Record-breaking temperatures across Europe have forced people to sleep in a Finnish supermarket, uncovered a piece of World War II history in Ireland and are making it harder to battle the wildfires that have been raging in Spain and Portugal for days. Forecasters are promising some respite over the next 24 hours, however, as rain in Scandinavia and thunderstorms across the United Kingdom help bring temperatures down.
In Portugal, an oppressive four-day wildfire in the south of the country flared up again Tuesday, a day after the Portuguese Civil Protection Agency said firefighters had contained some 95 percent of the blaze.
More than 1,100 firefighters were deployed to fight the wildfires near popular tourist spots with the help of 13 aircraft, including two large Canadair water-dropping planes from Spain, according to the Associated Press.
France is still in the midst of a heat wave, with temperatures in Paris hitting 97 degrees. French publication The Local dubbed today "Terrible Tuesday" as temperatures in some parts of the country were expected to hit 99 degrees. The Local reports traffic is being curbed in both Lyon and Paris to try to reduce air pollution.
France's national weather service said this heat wave could be among the "top three" hottest on record.
In Spain, more than 2,000 people have been evacuated in the Valencia region due to almost a dozen separate wildfires. The death toll from the heatwave in Spain rose to seven after a German man died of heatstroke on the Camino de Santiago pilgrimage over the weekend, AFP reported.
Water levels in the Netherlands' famous canals and dams are so low that seawater is now seeping into waterways, according to AFP.
Wildfires in Sweden are finally under control after rainstorms Monday night. And in Finland, one Helsinki supermarket opened its doors last weekend to customers seeking refuge from the heat, according to a video posted to the store's Facebook page. On Saturday night, 100 people slept in the cool aisles next to the frozen vegetables.
In Greece, temperatures have finally cooled down but the death toll in last month's wildfire northeast of Athens rose to 91 when a 95-year-old woman died of her injuries, officials told AFP.

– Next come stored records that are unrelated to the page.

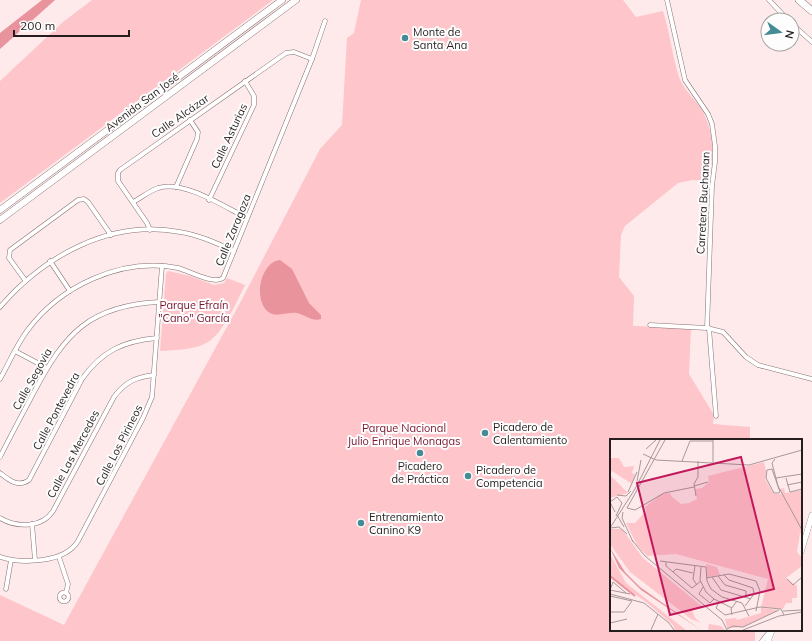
<svg xmlns="http://www.w3.org/2000/svg" width="812" height="641" font-family="Mulish,sans-serif">
	<style>
		.green { fill: #fec5ca }
		.water { fill: #e9939c }
		.lines { fill: none; stroke-linecap: round; stroke-linejoin: round }
		.street-casing { stroke: #867172; stroke-width: 5 }
		.secondary-casing { stroke: #867172; stroke-width: 6 }
		.primary-casing { stroke: #867172; stroke-width: 7 }
		.highway-casing { stroke: #867172; stroke-width: 8 }
		.street { stroke: #fff; stroke-width: 4 }
		.secondary { stroke: #fff; stroke-width: 5.5 }
		.primary { stroke: #fff; stroke-width: 6 }
		.highway { stroke: #fff; stroke-width: 7 }
		.poi-dot { fill: #458b96; stroke: #fdfdfd; stroke-width: 1.5 }
		.labels { text-anchor: middle; dominant-baseline: central; stroke-width: 4; stroke-linejoin: round; paint-order: stroke }
		.poi-label { font-size: 11px; fill: #261e1e; stroke: #fdfdfd; text-anchor: start }
		.street-label { font-size: 11px; fill: #261e1e; stroke: #fdfdfd }
		.park-label { font-size: 11px; fill: #79142d; stroke: #fdfdfd }
		.inset-river { fill: none; stroke: #e9939c; stroke-width: 2 }
		.inset-road { fill: none; stroke: #a89899; stroke-width: 1 }
		.view { fill: #c2185b; fill-opacity: 0.15; stroke: #c2185b; stroke-width: 2 }
		.inset-edge { fill: none; stroke: #261e1e; stroke-width: 2 }
	</style>
	<rect width="100%" height="100%" fill="#feeaeb"/>
	<g class="green">
		<polygon points="92,0 273,0 0,203 0,81 63,22"/>
		<path d="M361,0H623L636,17L663,11C670,33 672,55 679,77C683,88 693,98 700,107C714,129 716,157 707,181L693,180L678,183L625,226L621,235L619,277L634,296L633,326L691,328L689,374L714,415L713,424L750,427V440H611V630H755V641H0V595L64,625L240,303L320,149L342,125L347,38L354,33Z"/>
		<path d="M168,271L190,276L214,285L224,283L227,278L245,285C237,301 224,332 208,342C195,350 175,350 160,351L166,274Z"/>
	</g>
	<g class="water">
		<polygon points="42,0 55,0 0,49 0,33"/>
		<path d="M280,260L292,269L309,303L321,315V319C313,322 305,315 297,313C289,312 277,317 270,313C252,302 260,262 280,260Z"/>
	</g>
	<g class="lines">
		<defs>
			<g id="street">
				<polyline points="667,0 685,80 708,114 712,124 715,146 715,162 712,186 707,328"/>
				<polyline points="769,0 788,20"/>
				<polyline points="792,24 812,42"/>
				<polyline points="176,187 197,139 198,132 190,120"/>
				<polyline points="209,200 254,105 254,96 245,81"/>
				<path d="M133,202C141,198 149,191 158,188C184,180 223,206 247,218"/>
				<polyline points="150,230 147,223 118,181 118,173 120,170 286,53 294,52 312,59"/>
				<polyline points="50,261 70,291"/>
				<polyline points="25,280 9,258 10,250 78,200 84,199 88,202 111,235"/>
				<path d="M0,307C44,256 110,219 180,232C199,235 216,243 234,251"/>
				<polyline points="650,325 707,328 723,332 746,357 758,365 812,379"/>
				<polyline points="709,328 716,416"/>
				<polyline points="15,351 47,368"/>
				<path d="M0,379C9,363 16,346 27,331C60,286 121,257 178,268C189,271 214,285 223,278L312,59L325,21"/>
				<path d="M0,457C11,435 23,413 34,392C65,333 90,305 160,302"/>
				<path d="M0,473C9,480 18,488 29,480L82,379C102,351 123,341 157,338"/>
				<path d="M0,518C17,528 42,528 53,511L114,397C125,382 136,377 154,375"/>
				<polyline points="32,524 35,560"/>
				<path d="M0,557C22,564 65,563 78,541L143,418L152,397L162,266"/>
				<polyline points="59,557 68,584 66,593"/>
				<polyline points="6,589 11,560"/>
				<circle cx="64" cy="597" r="4.5"/>
				<polyline points="762,641 771,630"/>
			</g>
			<g id="secondary">
				<polyline points="801,552 812,515"/>
				<polyline points="768,641 772,630"/>
			</g>
			<g id="primary">
				<polyline points="0,210 282,0"/>
				<polyline points="0,220 296,0"/>
			</g>
			<polyline id="highway" points="799,0 812,11"/>
		</defs>
		<use href="#street" class="street-casing"/>
		<use href="#secondary" class="secondary-casing"/>
		<use href="#primary" class="primary-casing"/>
		<use href="#highway" class="highway-casing"/>
		<use href="#street" class="street"/>
		<use href="#secondary" class="secondary"/>
		<use href="#primary" class="primary"/>
		<use href="#highway" class="highway"/>
	</g>
	<g class="poi-dot">
		<circle cx="405" cy="38" r="4"/>
		<circle cx="485" cy="433" r="4"/>
		<circle cx="420" cy="453" r="4"/>
		<circle cx="468" cy="476" r="4"/>
		<circle cx="361" cy="523" r="4"/>
	</g>
	<g class="labels">
		<g class="poi-label">
			<text x="413" y="32">Monte de<tspan x="413" dy="13">Santa Ana</tspan></text>
			<text x="493" y="427">Picadero de<tspan x="493" dy="13">Calentamiento</tspan></text>
			<text x="420" y="466" text-anchor="middle">Picadero<tspan x="420" dy="13">de Práctica</tspan></text>
			<text x="476" y="470">Picadero de<tspan x="476" dy="13">Competencia</tspan></text>
			<text x="369" y="517">Entrenamiento<tspan x="369" dy="13">Canino K9</tspan></text>
		</g>
		<g class="street-label">
			<text transform="translate(142 102) rotate(-37)">Avenida San José</text>
			<text transform="translate(180 116) rotate(-35)">Calle Alcázar</text>
			<text transform="translate(229 136) rotate(-65)">Calle Asturias</text>
			<text transform="translate(703 203) rotate(-87)">Carretera Buchanan</text>
			<text transform="translate(233 230) rotate(-68)">Calle Zaragoza</text>
			<text transform="translate(32 379) rotate(-61)">Calle Segovia</text>
			<text transform="translate(56 411) rotate(-62)">Calle Pontevedra</text>
			<text transform="translate(119 445) rotate(-63)">Calle Los Pirineos</text>
			<text transform="translate(73 454) rotate(-62)">Calle Las Mercedes</text>
		</g>
		<g class="park-label">
			<text x="194" y="305">Parque Efraín<tspan x="194" dy="13">"Cano" García</tspan></text>
			<text x="404" y="428">Parque Nacional<tspan x="404" dy="13">Julio Enrique Monagas</tspan></text>
		</g>
	</g>
	<g transform="translate(610 439)">
		<rect width="192" height="192" fill="#feeaeb"/>
		<path d="M0,19H9L14,28L24,27L22,34L25,35L22,45L2,32L0,34ZM154,23L157,36L155,40L164,55H172L170,50L174,49L175,54L192,51V95L190,94L187,113L192,119V127L176,139L187,147V159H182V164H176L173,170L151,168L158,140L66,115L37,117L27,106L16,84H25L36,72L35,68L52,55L60,54L62,58L71,65L79,64L87,60L85,50L92,49L99,43L98,37ZM0,36L18,54L0,59ZM12,90L33,119L94,169L82,171L85,179L91,184L81,180L20,133L0,105L1,90ZM0,115L16,144L76,191H65L63,186L36,163L0,138ZM96,125L107,128L110,136L97,138ZM151,169L169,171L134,188L117,189L115,180L126,179L127,181L151,174ZM99,185L111,187L115,191H98Z" fill="#fec5ca"/>
		<path d="M0,109L15,133L30,148L91,191L31,151L9,129Z" fill="#e9939c"/>
		<path class="inset-river" d="M0,137L25,157"/>
		<path class="inset-road" d="M55,1L17,69L25,71L54,54L84,48M36,10L46,1M33,15L46,21L139,26L192,11M165,20L162,24L168,47L192,91M72,22L80,2H103M103,23V1M162,30L170,53L169,54H164L156,39L157,31ZM166,39L192,35M176,39L180,53L192,50M27,42L31,21M177,46L192,43M84,47L98,43M18,53L27,33M7,56L16,57L21,52M86,57L84,45L88,38V22M5,73L0,63L7,58L12,64L6,77M13,73L12,79L23,103M7,76L14,88M0,89L25,50L50,1M0,89L9,88L17,95M22,101L35,117L112,181L117,191M50,122L96,128L97,142L101,150L112,158L132,164L139,177M56,123V127L82,149L91,142M85,127L83,140L87,146M91,128L90,141L96,153L104,160L122,169M63,133L66,130L83,134M114,136L119,141L143,149L144,155L135,167M108,137L115,146L136,152V158M102,138L111,151L141,160M96,139L119,135L146,142L150,152L146,172M177,140L183,146L192,138M93,148L89,155L100,164L104,160M0,151L3,143L16,154M0,151L20,155M0,155L34,164L59,184L64,191M0,157L22,162L14,173H0M109,163L106,169L115,176L150,168L171,170L174,176M173,172L192,171M122,176L121,170L127,162M0,184L17,180M117,190L123,187L133,188L169,171M41,191L48,175M133,191L169,177L192,173"/>
		<path class="view" d="M131,18L164,150L60,176L27,44Z"/>
		<rect width="192" height="192" class="inset-edge"/>
	</g>
	<g transform="translate(780 32) rotate(104)"><circle r="19" fill="#fdfdfd" stroke="#a7a4a4"/>
	<path d="M0-3L7 15L0 10L-7 15Z" fill="#458b96"/>
	<text y="-6" font-size="11" font-weight="bold" text-anchor="middle" fill="#261e1e">N</text>
	</g>
	<path d="M14 30v6h115v-6" fill="none" stroke="#261e1e" stroke-width="2"/>
	<text x="20" y="30" font-size="12" fill="#261e1e" stroke="#fdfdfd" stroke-width="3" paint-order="stroke">200 m</text>
</svg>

In Ireland, wildfires have revealed a World War II-era "Eire" signal, under the charred brush, designed to signal to air crews that they were over neutral Irish territory. The word Eire means Ireland in the Irish language. The Defense Forces Air Corps noticed the landmark while helping fight the fires.
Fires on Bray Head expose amazing World War 2 landmarks. The fires exposed the old Eire 8 sign,which is in reasonable condition. Photos courtesy of the Garda Air Support Unit, which is a mixed unit operated by Air Corps Pilots and Garda specialists. @gardainfo @opwireland pic.twitter.com/4vvg3HIjQv— Irish Air Corps (@IrishAirCorps) August 4, 2018
Meanwhile, in England, people are eagerly awaiting the thunderstorms forecast for Tuesday evening to help cool things off.
The Met Office, the U.K.'s national weather service, issued a yellow alert for the southeast of the country, warning that "frequent lightning may occur, along with heavy rain."
The weather agency added that "large hail and sudden strong gusts of wind" are also likely to hit eastern England.